**Supplied information:**
══════
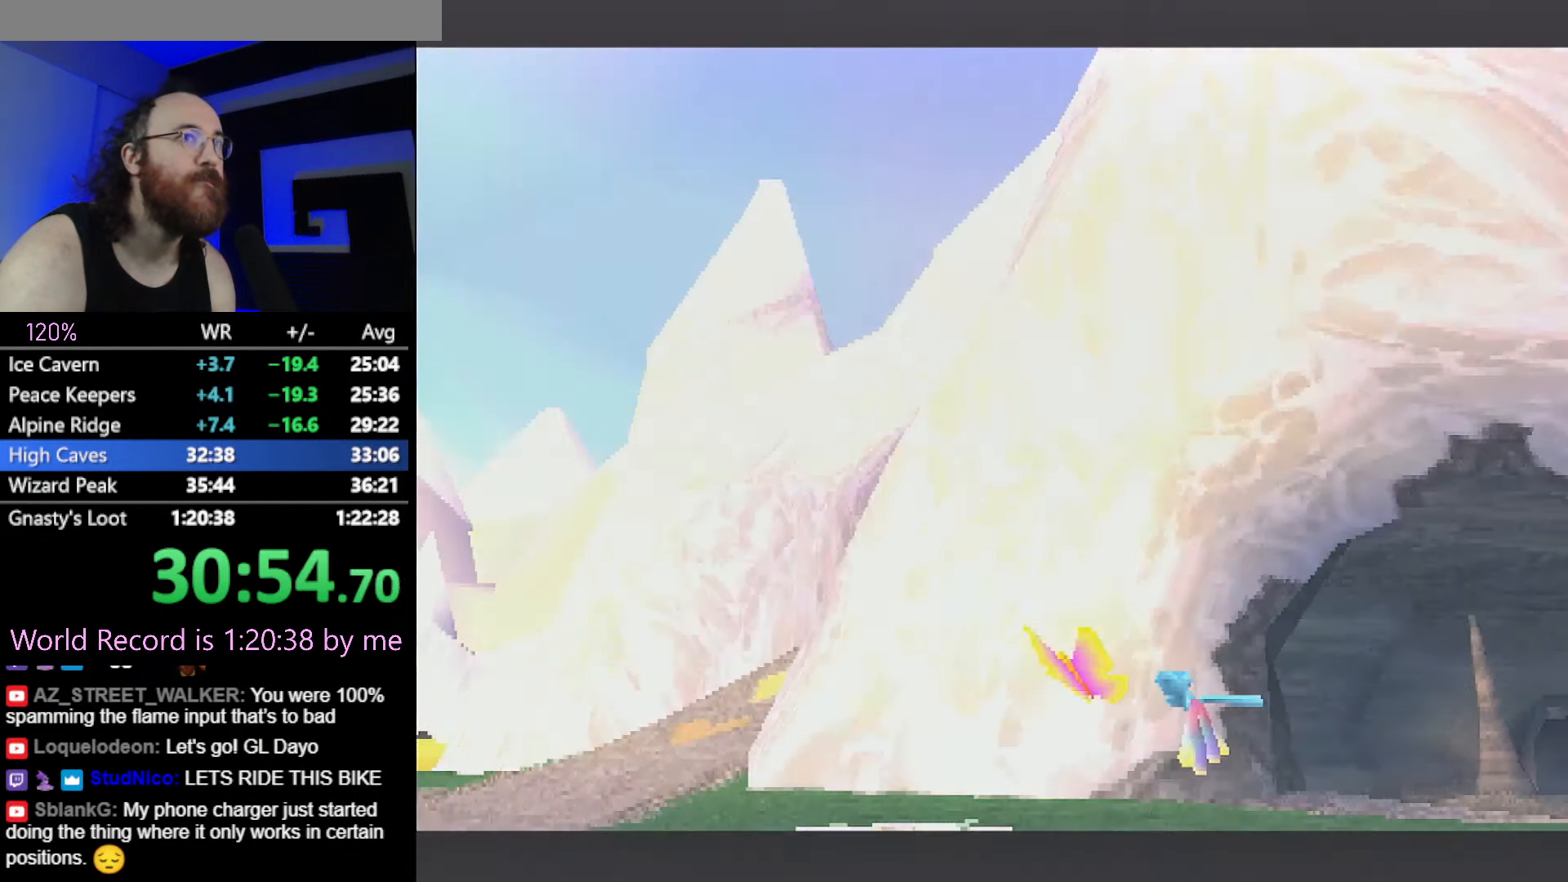
{"dt_ms": 501, "buttons": ["CROSS", "SQUARE"], "left_stick": "up-left", "events": []}
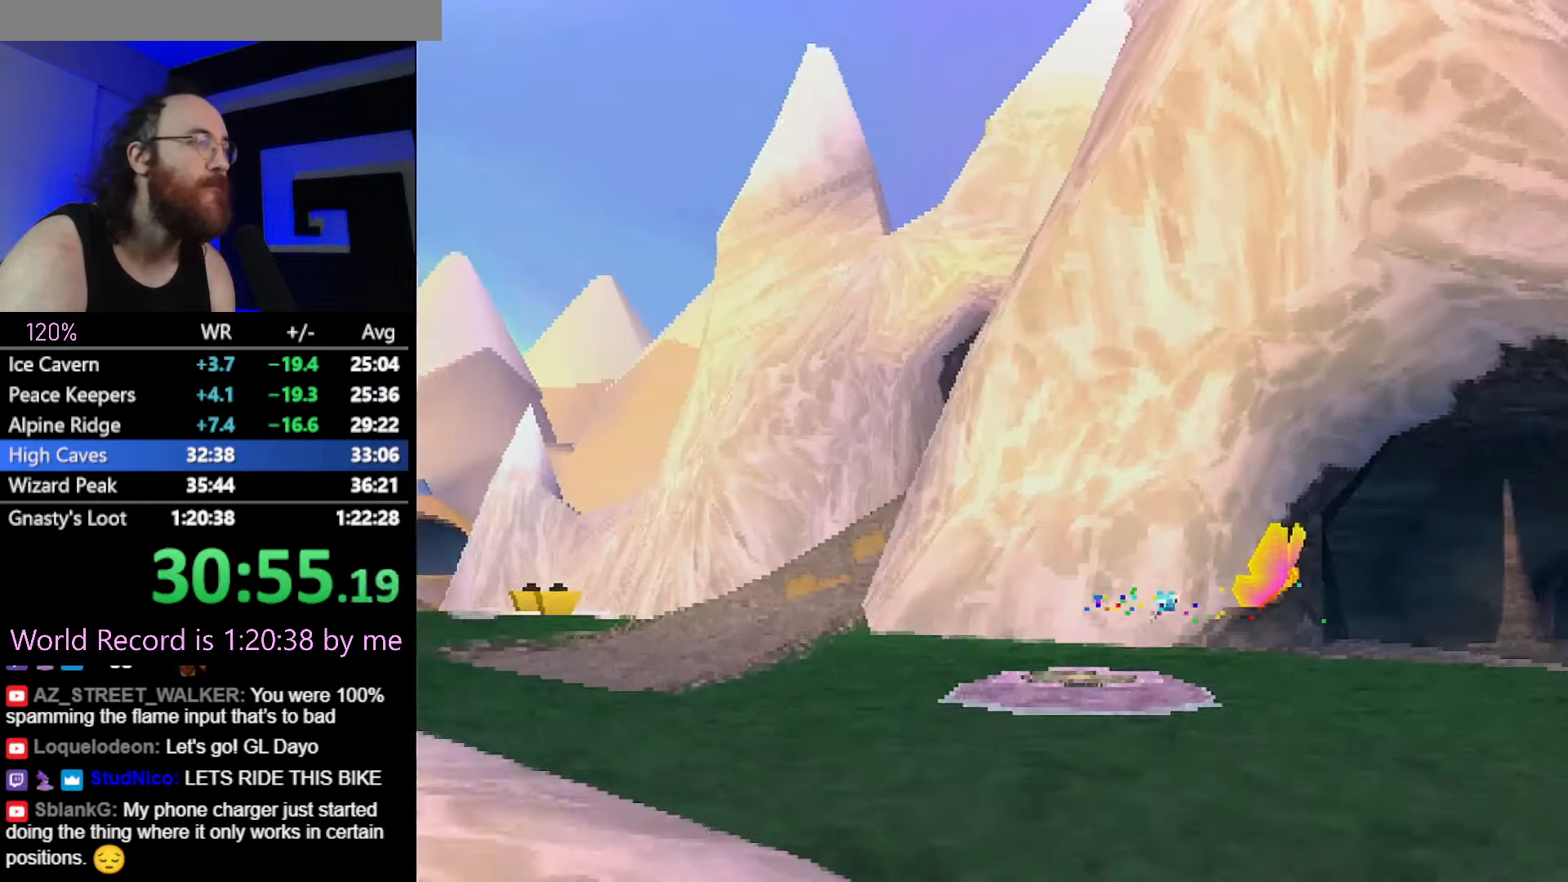
{"dt_ms": 500, "buttons": ["SQUARE"], "left_stick": "up-left", "events": [[217, "CROSS", "up"], [217, "left_stick", "center"], [433, "left_stick", "up-left"]]}
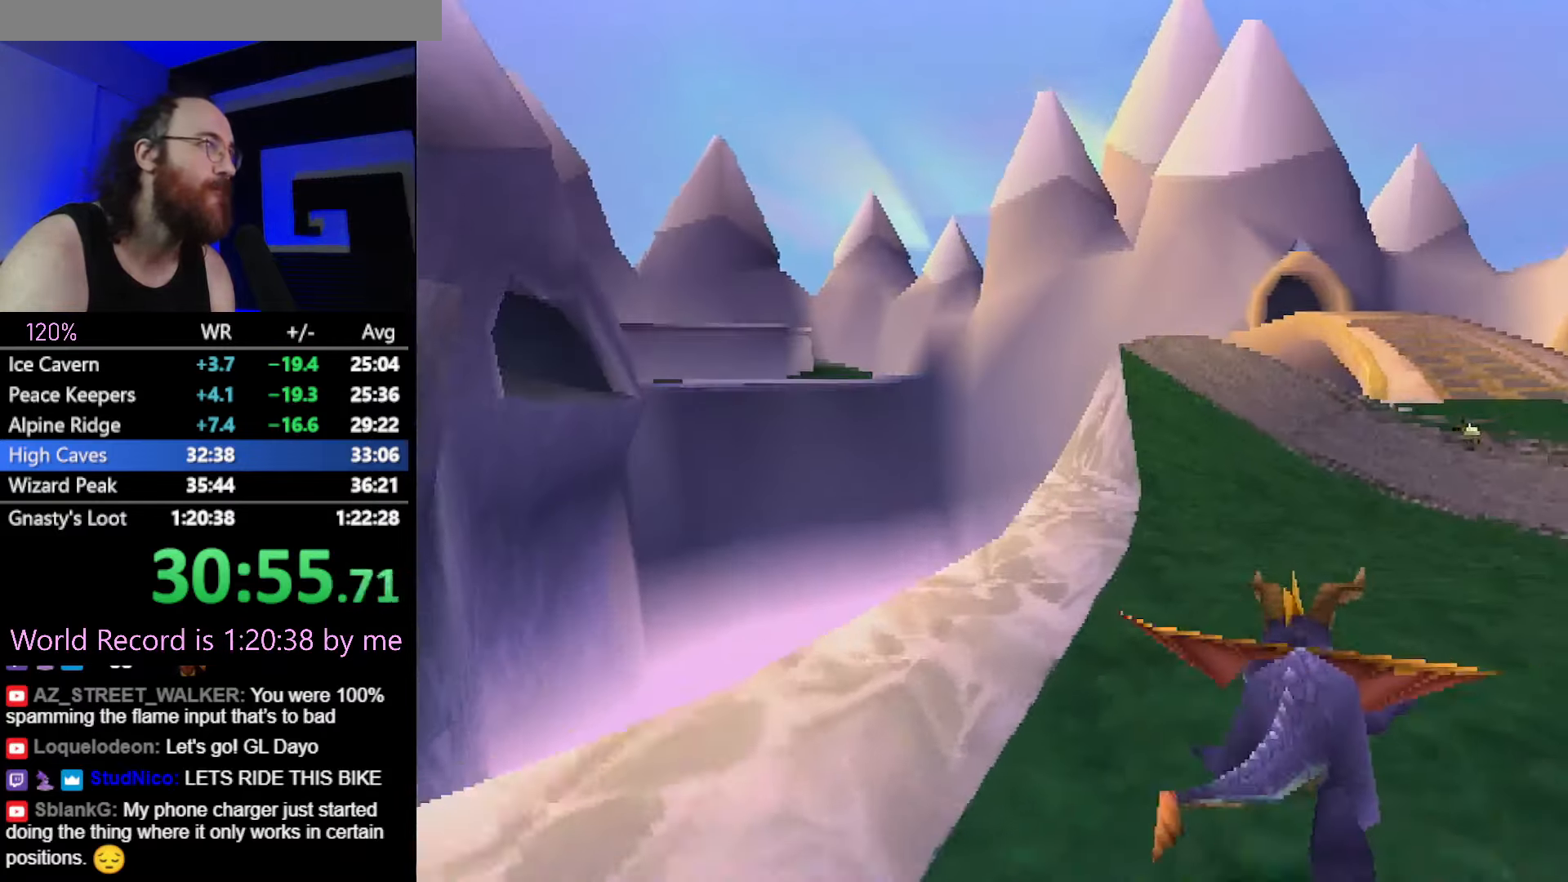
{"dt_ms": 501, "buttons": ["CROSS", "SQUARE"], "left_stick": "center", "events": [[84, "left_stick", "center"], [384, "CROSS", "down"]]}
══════
**Problem to solve:** When you repeat the material above, keep every word exact and leave out the pictures.

**Exercise output:**
{"dt_ms": 501, "buttons": ["CROSS", "SQUARE"], "left_stick": "up-left", "events": []}
{"dt_ms": 500, "buttons": ["SQUARE"], "left_stick": "up-left", "events": [[217, "CROSS", "up"], [217, "left_stick", "center"], [433, "left_stick", "up-left"]]}
{"dt_ms": 501, "buttons": ["CROSS", "SQUARE"], "left_stick": "center", "events": [[84, "left_stick", "center"], [384, "CROSS", "down"]]}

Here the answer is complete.